同じセッションの司会をつとめたタイ前商業大臣のNarongchai氏は不動産開発会社を経営していて、自社でミャンマー人を6,000人雇っているという。建設業界は外国人労働者がいないとやっていけない。現在一番頭を悩ませるのがミャンマー人夫婦の子供の国籍問題だ。ミャンマー政府は外国で生んだ子供に自国の国籍を与えないし、タイ政府も外国人の子供にタイの国籍を与えない。人道的にこれはあり得ないことであり、至急に解決しないといけないと指摘していた。

私が学生時代に習った国際貿易の理論では、人や資本が動かなくとも貿易さえすれば、賃金や資本の価格は世界で平準化すると言われていた(Stolper=Samuelsonの定理)。まず資本が動き、そして今や人が動くようになった。それもASEANでは人口の20%を超えるボリュームで動いているのである。現実は理論よりはるか先に進んでいる。

この背景にはアジアにおける少子高齢化がある。途上国の人口構成は合計特殊出生率が高いこともあって若い労働者が多い。しかし、アジアの中でも次第に人口構成が少子高齢化型に移行しているところが多くなってきている。少子化の最初の段階では子供の人口は減るが、労働人口は増え続けるので、経済にとってはプラスに働く。これを人口ボーナスと呼んでいる。かつては日本も人口ボーナスの恩恵に浴していた。合計特殊出生率が2.1を切ると、人口の再生産ができなくなる。日本は1960年代前半に2.1を切り、シンガポールは1970年代後半に、タイは1990年代後半にすでに切っている。高齢者が全人口の14%以上になると本格的に高齢化が進行する。日本で1990年代前半、シンガポールで2010年代後半、タイで2020年代後半にそうなるわけだ。日本の人口ボーナスが消失したのが2000年代前半であるが、シンガポールは2020年代前半、タイは2030年代後半に日本に追随する。
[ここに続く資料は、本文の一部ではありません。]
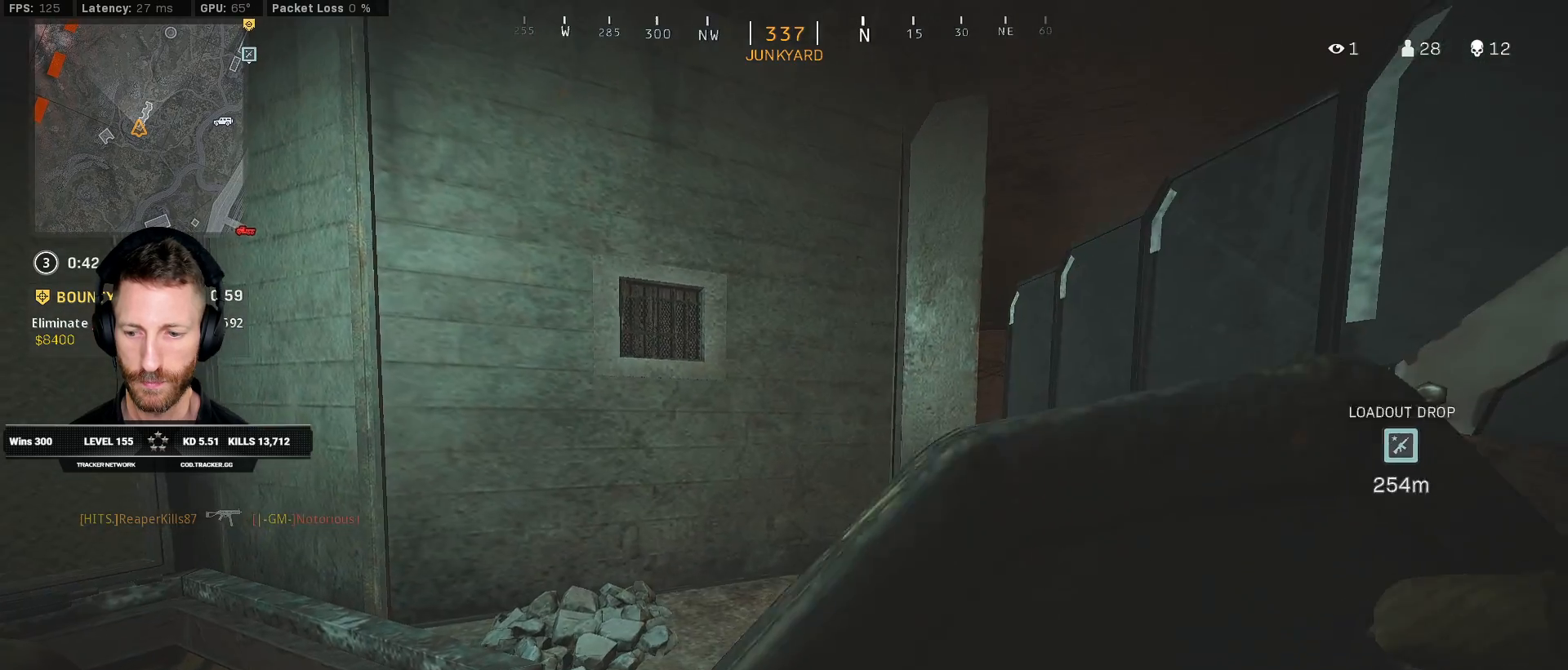
{"keys": ["ctrl", "d"], "mouse": [], "events": [[33, "d", "down"], [33, "s", "down"], [450, "s", "up"]]}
これほどまでに外国人労働者がASEANに多いのは、産業構造が変遷していく中、従来の低賃金では先進ASEANで3Kの職場やハウスメイドなどで働き手がいなくなったからである。文化や言語も似ている近隣諸国に先進ASEANが労働者を求め、後進ASEANでは労働供給が過剰で高い賃金を求めて近隣の先進ASEANに出稼ぎに出るという循環が発生しているからである。Win-Winの関係のようにもうつるが、そこには過去の歴史も反映され、複雑な感情が働いていることも事実であり、今後の動静が気になるところである。ハウスメイドの文化もそのうち消滅することであろう。

外国人労働者の扱いに関しては日本がASEANから学ぶべきことは多い。その一方、少子高齢化に関しては日本の経験も多くASEANが今後活かすことができるはずである。21世紀研究機構での少子高齢化に関する共同研究も3年目を終了しようとしている。その研究成果を海外に発信していく必要性を強く感じる今日この頃である。